We have breakfast in Eagle, Colorado, without realizing that Vail is just a few miles further east. Had we known, we'd have eaten there, merely for the novelty. As it turns out, we don't stop in Vail. We're fed (again) and have miles to go as usual. But I do catch a quick glimpse of skiers making their way down the slopes in a synchronized back and forth slalom in the very momen we happen to be passing by.
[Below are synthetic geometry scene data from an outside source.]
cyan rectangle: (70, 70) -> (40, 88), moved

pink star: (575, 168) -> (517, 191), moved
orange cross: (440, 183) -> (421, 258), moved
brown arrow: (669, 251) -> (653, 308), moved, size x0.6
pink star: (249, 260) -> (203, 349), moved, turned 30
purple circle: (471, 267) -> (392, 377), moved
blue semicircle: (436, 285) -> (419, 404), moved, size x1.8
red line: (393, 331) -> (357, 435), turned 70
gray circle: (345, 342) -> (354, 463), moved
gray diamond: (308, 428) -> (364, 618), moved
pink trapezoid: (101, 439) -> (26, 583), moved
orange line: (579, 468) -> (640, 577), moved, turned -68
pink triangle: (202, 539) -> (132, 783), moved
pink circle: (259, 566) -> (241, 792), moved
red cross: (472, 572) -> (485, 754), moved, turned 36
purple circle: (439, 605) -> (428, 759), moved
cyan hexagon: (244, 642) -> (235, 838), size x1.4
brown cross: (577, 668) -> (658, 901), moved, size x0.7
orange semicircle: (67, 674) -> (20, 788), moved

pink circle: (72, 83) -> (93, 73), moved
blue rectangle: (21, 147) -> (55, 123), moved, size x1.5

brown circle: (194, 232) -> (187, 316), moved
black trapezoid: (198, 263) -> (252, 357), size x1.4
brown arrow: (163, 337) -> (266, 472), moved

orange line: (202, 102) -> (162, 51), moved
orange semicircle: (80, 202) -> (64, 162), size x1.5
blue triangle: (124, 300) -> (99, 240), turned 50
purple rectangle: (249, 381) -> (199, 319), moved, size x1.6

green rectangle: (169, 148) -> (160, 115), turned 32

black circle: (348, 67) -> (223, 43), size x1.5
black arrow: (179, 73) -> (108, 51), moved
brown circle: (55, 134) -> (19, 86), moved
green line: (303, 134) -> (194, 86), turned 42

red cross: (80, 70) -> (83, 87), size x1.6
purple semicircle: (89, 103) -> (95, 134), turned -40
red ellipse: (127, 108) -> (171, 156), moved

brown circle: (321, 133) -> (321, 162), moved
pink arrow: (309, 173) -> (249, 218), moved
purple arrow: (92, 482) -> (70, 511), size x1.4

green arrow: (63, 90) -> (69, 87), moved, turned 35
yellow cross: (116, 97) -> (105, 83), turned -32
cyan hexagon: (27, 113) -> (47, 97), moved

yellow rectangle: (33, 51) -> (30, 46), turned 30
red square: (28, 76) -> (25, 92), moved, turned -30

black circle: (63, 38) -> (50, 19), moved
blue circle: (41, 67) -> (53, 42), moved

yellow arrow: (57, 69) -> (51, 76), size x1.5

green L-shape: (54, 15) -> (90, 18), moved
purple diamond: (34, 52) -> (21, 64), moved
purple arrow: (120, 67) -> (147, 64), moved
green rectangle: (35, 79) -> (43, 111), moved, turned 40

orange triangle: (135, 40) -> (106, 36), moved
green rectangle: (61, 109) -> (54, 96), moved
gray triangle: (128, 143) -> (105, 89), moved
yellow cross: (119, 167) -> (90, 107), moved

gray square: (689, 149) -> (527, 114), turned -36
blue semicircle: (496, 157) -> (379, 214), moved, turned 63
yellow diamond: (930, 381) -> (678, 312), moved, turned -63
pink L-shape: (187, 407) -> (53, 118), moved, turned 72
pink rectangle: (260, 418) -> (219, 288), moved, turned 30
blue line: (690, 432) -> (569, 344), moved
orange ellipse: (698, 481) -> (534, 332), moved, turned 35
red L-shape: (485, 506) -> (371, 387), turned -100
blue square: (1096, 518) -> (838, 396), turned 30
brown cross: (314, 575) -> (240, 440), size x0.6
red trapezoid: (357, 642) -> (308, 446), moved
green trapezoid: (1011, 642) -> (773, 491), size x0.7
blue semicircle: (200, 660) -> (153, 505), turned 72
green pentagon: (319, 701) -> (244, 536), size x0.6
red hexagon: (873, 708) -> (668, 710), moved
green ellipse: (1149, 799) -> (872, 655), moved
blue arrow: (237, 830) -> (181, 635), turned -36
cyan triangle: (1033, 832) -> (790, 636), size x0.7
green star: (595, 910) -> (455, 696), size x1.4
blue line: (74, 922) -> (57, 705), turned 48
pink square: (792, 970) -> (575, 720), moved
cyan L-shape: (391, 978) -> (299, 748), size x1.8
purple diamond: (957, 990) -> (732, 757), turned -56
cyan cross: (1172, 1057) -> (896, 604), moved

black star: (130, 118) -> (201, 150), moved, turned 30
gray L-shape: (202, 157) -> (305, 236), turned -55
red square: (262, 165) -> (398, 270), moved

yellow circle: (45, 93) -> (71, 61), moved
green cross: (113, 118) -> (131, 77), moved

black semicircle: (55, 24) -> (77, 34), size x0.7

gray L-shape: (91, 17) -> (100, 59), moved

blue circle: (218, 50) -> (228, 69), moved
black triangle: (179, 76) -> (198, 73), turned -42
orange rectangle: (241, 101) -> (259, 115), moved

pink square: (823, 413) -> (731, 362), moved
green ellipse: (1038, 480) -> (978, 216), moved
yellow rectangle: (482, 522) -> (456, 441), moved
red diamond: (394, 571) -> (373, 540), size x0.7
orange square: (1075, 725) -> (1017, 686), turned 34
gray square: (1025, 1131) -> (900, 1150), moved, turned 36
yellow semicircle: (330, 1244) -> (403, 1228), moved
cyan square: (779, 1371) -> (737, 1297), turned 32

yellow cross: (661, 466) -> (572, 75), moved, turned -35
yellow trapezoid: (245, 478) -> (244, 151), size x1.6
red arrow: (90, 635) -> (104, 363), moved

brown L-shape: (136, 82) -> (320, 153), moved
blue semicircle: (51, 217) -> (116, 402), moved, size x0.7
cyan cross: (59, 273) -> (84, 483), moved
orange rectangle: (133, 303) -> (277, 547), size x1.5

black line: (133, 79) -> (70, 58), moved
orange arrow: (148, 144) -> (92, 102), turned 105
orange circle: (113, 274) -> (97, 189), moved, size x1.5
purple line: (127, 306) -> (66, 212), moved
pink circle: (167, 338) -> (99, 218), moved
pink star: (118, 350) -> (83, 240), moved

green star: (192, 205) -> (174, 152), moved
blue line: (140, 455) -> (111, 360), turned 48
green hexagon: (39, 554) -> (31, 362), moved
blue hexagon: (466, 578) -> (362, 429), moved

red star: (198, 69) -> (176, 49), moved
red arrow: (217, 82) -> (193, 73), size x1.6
IN FORMATION - Zipping past a Vail ski lodge as skiers zip their way down the slopes. Vail Mountain rises to 11,000 feet and is reportedly the second largest ski slope in North America.
To be in that place at that time, whizzing past at 60 miles per hour just as those three skiers happened to be going down that slope in that formation, remains one of the highlights of this road trip.



Rocky Mountain Bye

Before we know it, the Rockies are in our rear-view mirror. The snow stops. The clouds break up. The temperature rises into the 20s.  Denver passes without incident. I sleep through a lot of it, or stare glassy-eyed out at the flurry of traffic, exits and strip malls visible from the Interstate.


SMOOTH SAILING - Before we know it, the elevation drops, the snow stops, the sun comes out.
East of Denver, we enter the magnificent Colorado high plains, where one's spirit cannot help but soar. It's the very definition of 'big sky country', and it is out here, where the land sweeps the eye (as opposed to the eye sweeping the land), having been on the road for nearly 24 hours straight, that the big trip I want to one day take comes into consideration, and under regrettable, but unavoidable, scrutiny.


HOW CAN ONE NOT SMILE - The fabulous open spaces of the Colorado high plains rejuvenate the spirit, but put the logistics of a solo cross-country drive in perspective.


I intend to hit all of the lower 48 states over the course of six months; at least, that's the plan. But the overwhelming nature of this initiative, appealing though it may seem in my mind, becomes apparent coming off the front range of the Rockies. It's a simple matter of logistics, really. I'm not entirely sure it's possible to hit all 48 states in six months driving solo. We have been on the road non-stop for 24 hours straight, and we have only gotten (barely) through the Rockies, and that's ONLY because there are other drivers along with me.

If I go alone, I will have to keep a much more regular schedule. I won't be able to sleep while someone else carries on driving; I'll have to pull in somewhere, get a hotel room, stop, which brings up another issue: the logistics of hotel stays. I understand now Steinbeck's need for Rocinante in Travels With Charley, the need to be, at least most of the time, a self-sustaining entity. Six months worth of hotel stays would run into obscene amounts of money, and would not always be the most savory option, even if it were something I could afford. 

Steinbeck cobbled together a customized camper truck for his journey. For me, an RV is the logical answer, but do I want to go there...?

Not to mention I will be older than I am now when I go, and that will make a difference. I'm still in decent shape physically, but I do understand more than I ever thought I would the little aches and pains grown-ups were always grunting and griping about when I was a kid, the groans that serenaded something as seemingly simple as getting up, and the descending sigh of relief that accompanied sitting down.

But hell, Steinbeck was almost 60 when he did it. If he hacked it, I certainly can!

I just think I better make it 50.

I know I'd rather make it 50.

By the time Colorado becomes Nebraska, I am fast asleep, and already taking that road trip in my dreams.

Of course, in the dream, as in all dreams, I'm 25 forever.